» TEXT EXCERPT:

Candidate Pipeline Organizer
Put structure around hiring so that no candidate is lost, no interview happens without criteria, and the pipeline's health is visible at a glance. Small teams lose good candidates to disorganization far more often than to compensation — a week of silence reads as rejection to a strong applicant. This skill sets up the stages, the scorecards, and the weekly ritual that keep a pipeline honest.
When to use this skill
- Several roles or many candidates are in flight and tracking lives in inboxes and memory
- Candidates keep going quiet mid-process, or worse, the team goes quiet on them
- Interviewers give verdicts like "good guy, not sure" and decisions wobble
- A founder or manager is hiring for the first time and wants a system before volume hits
- Someone asks to "get on top of hiring" or build a candidate tracker
First-run setup
Define the stages once, each with an entry rule, an exit rule, and a service-level target. The recommended default:
Applied -> Screen exit: screen decision SLA: 5 business days
Screen -> Interviews exit: loop completed SLA: 10 business days
Interviews -> Debrief exit: hire/no-hire logged SLA: 2 days after loop
Debrief -> Offer exit: offer accepted/lost SLA: 3 business days
Any stage -> Closed always with a reason and a sent message
Every stage transition is somebody's named job. A stage without an owner is where candidates go to be forgotten.
Workflow
- Normalize intake: every candidate gets one record with name, role, source, current stage, owner, next action with a date, and last-contact date. A candidate without a dated next action is by definition stuck — make that state impossible to ignore.
- Write scorecards before interviews are scheduled: four to six competencies per role, each with one line describing what strong evidence looks like. Interviewers score independently, in writing, before hearing anyone else's view. No scorecard, no interview.
- Assign each interviewer a lane — competencies they own — so the loop covers the role instead of asking the same favorite question four times.
- Run the weekly pipeline review walking stages right to left, offers first: for every candidate confirm next action, owner, and date; flag anything beyond its SLA; close out anyone the team has silently decided against but not told.
- Hold the communication cadence: acknowledge every application within two business days, update active candidates weekly even when the update is "no update", and send rejections within three days of the decision with a sentence of respect for their time.

» Extracted records:

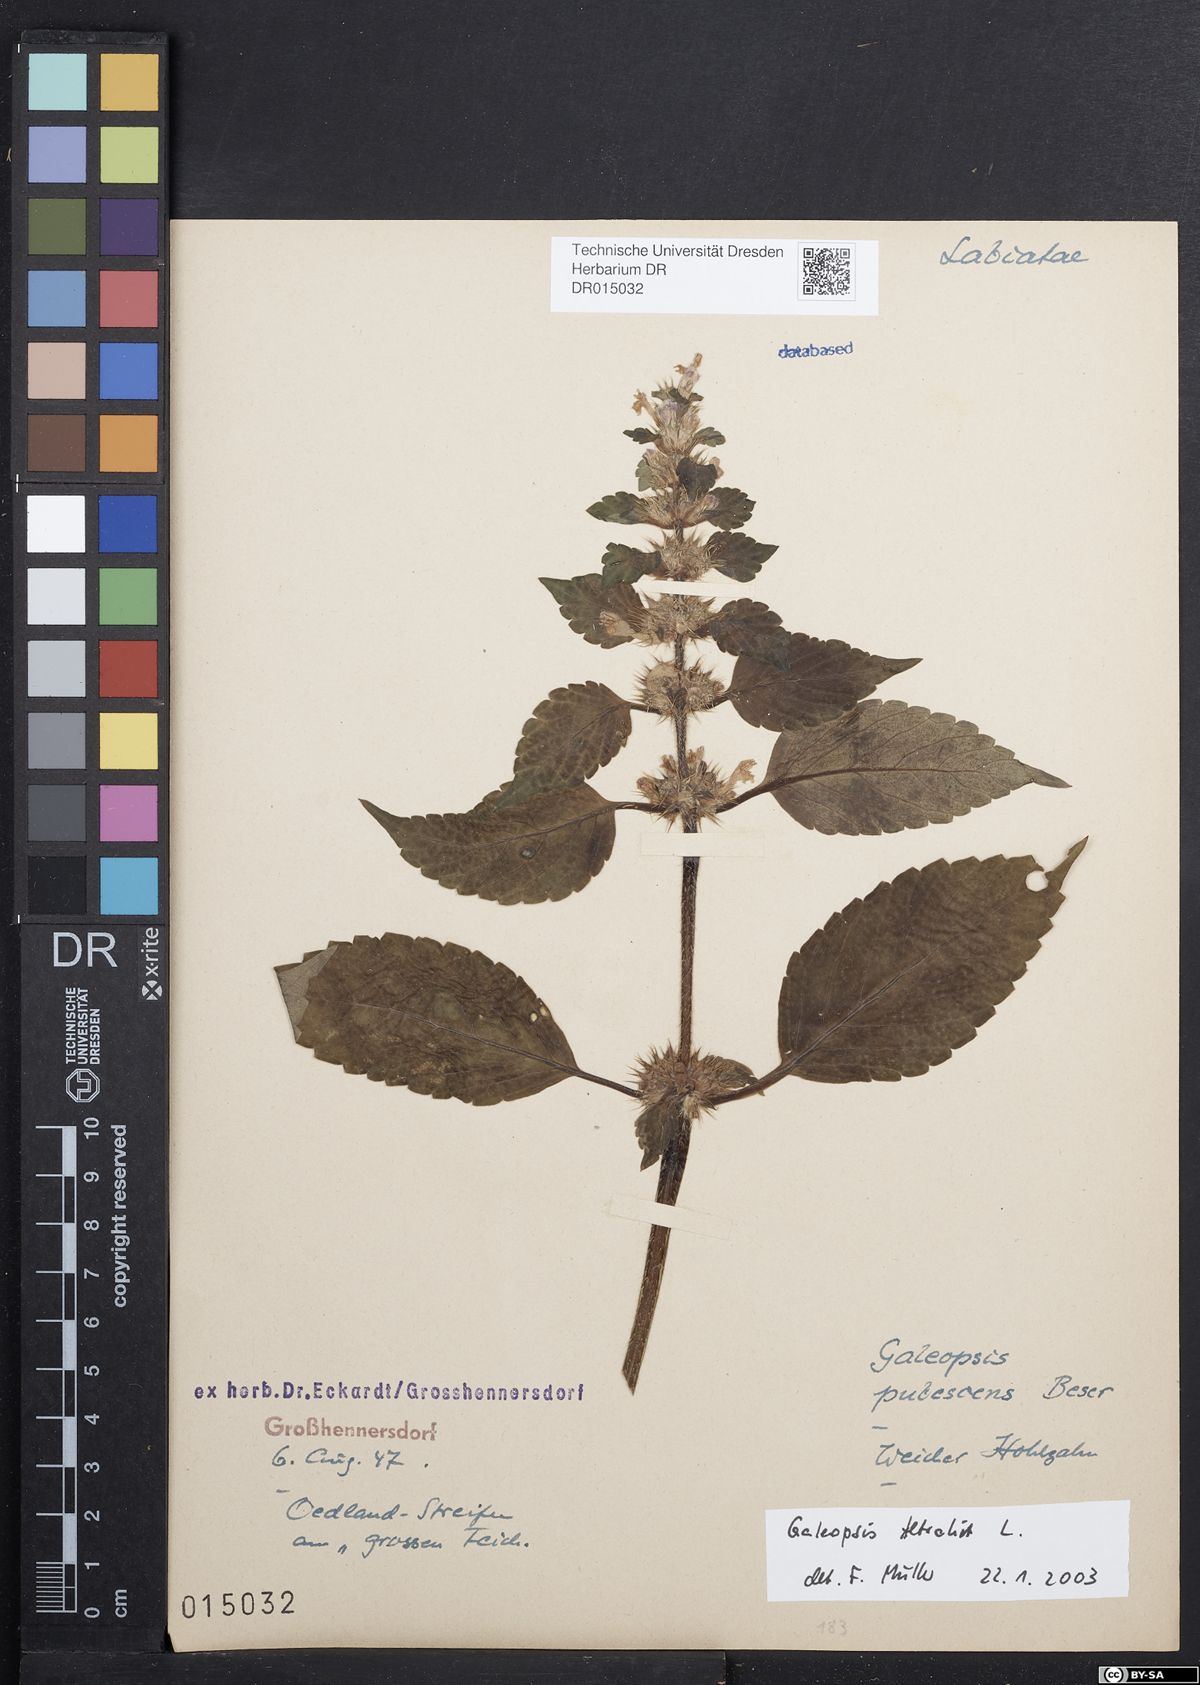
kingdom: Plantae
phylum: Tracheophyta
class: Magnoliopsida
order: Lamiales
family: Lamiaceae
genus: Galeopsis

» EXERCISE DETAILS:
Write the next part of the candidate pipeline guide above, picking up after its final workflow item.

» TASK OUTPUT:
- Log debrief outcomes as decisions with reasons — scores first, discussion second, so the loudest voice does not become the hiring bar.
- Review the funnel monthly: conversion between stages, time-in-stage, and source quality. Fix the widest leak first; it is usually debrief-to-offer delay, not top-of-funnel volume.
Output format
Maintain the tracker as a table — one row per candidate — plus a weekly summary:
| Candidate | Role | Stage | Owner | Next action (date) | Last contact | Flag |
Weekly summary: candidates per stage, SLA breaches (named), offers out,
decisions needed this week, sources of this week's best two candidates.
Common failure modes
- Stages defined but SLAs not, so "in process" quietly means "in limbo"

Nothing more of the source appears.